Problem — Output each line from the one that contains "customer in this" to the final line of the data below, exactly, and include nothing else.

Data for this exercise Start Marker

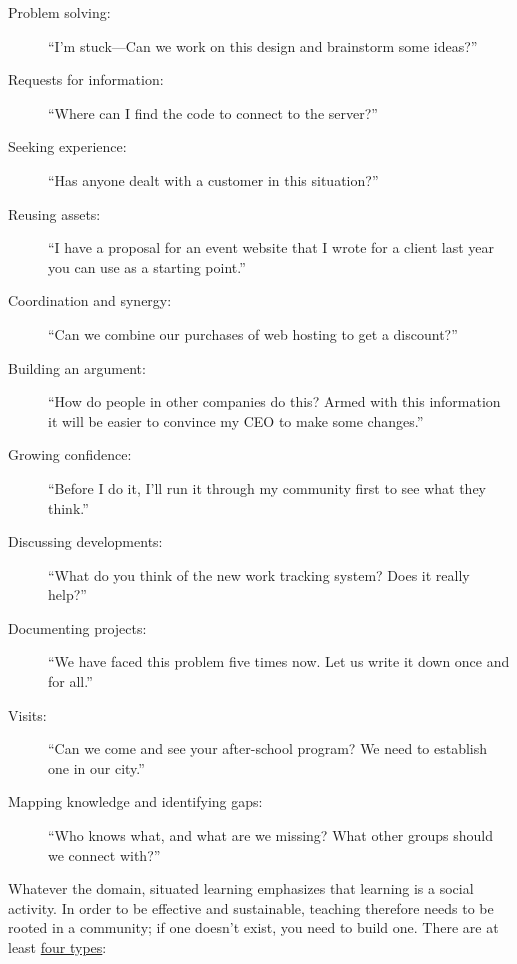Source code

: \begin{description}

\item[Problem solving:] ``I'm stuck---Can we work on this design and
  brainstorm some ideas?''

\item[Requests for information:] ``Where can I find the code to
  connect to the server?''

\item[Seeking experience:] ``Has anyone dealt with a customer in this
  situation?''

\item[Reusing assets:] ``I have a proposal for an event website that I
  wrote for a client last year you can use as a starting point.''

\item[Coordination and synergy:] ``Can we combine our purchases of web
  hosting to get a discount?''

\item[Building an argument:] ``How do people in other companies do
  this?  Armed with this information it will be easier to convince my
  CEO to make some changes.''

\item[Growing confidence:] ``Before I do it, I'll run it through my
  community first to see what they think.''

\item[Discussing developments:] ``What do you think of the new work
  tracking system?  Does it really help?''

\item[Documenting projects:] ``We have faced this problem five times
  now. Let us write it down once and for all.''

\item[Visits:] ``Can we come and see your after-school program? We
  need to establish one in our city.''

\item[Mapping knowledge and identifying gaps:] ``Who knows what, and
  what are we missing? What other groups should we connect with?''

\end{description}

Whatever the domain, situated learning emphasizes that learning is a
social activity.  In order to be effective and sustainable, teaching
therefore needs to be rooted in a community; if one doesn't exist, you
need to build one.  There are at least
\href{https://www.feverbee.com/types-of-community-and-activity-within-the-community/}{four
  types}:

Data for this exercise End Marker

Response —
\item[Seeking experience:] ``Has anyone dealt with a customer in this
  situation?''

\item[Reusing assets:] ``I have a proposal for an event website that I
  wrote for a client last year you can use as a starting point.''

\item[Coordination and synergy:] ``Can we combine our purchases of web
  hosting to get a discount?''

\item[Building an argument:] ``How do people in other companies do
  this?  Armed with this information it will be easier to convince my
  CEO to make some changes.''

\item[Growing confidence:] ``Before I do it, I'll run it through my
  community first to see what they think.''

\item[Discussing developments:] ``What do you think of the new work
  tracking system?  Does it really help?''

\item[Documenting projects:] ``We have faced this problem five times
  now. Let us write it down once and for all.''

\item[Visits:] ``Can we come and see your after-school program? We
  need to establish one in our city.''

\item[Mapping knowledge and identifying gaps:] ``Who knows what, and
  what are we missing? What other groups should we connect with?''

\end{description}

Whatever the domain, situated learning emphasizes that learning is a
social activity.  In order to be effective and sustainable, teaching
therefore needs to be rooted in a community; if one doesn't exist, you
need to build one.  There are at least
\href{https://www.feverbee.com/types-of-community-and-activity-within-the-community/}{four
  types}:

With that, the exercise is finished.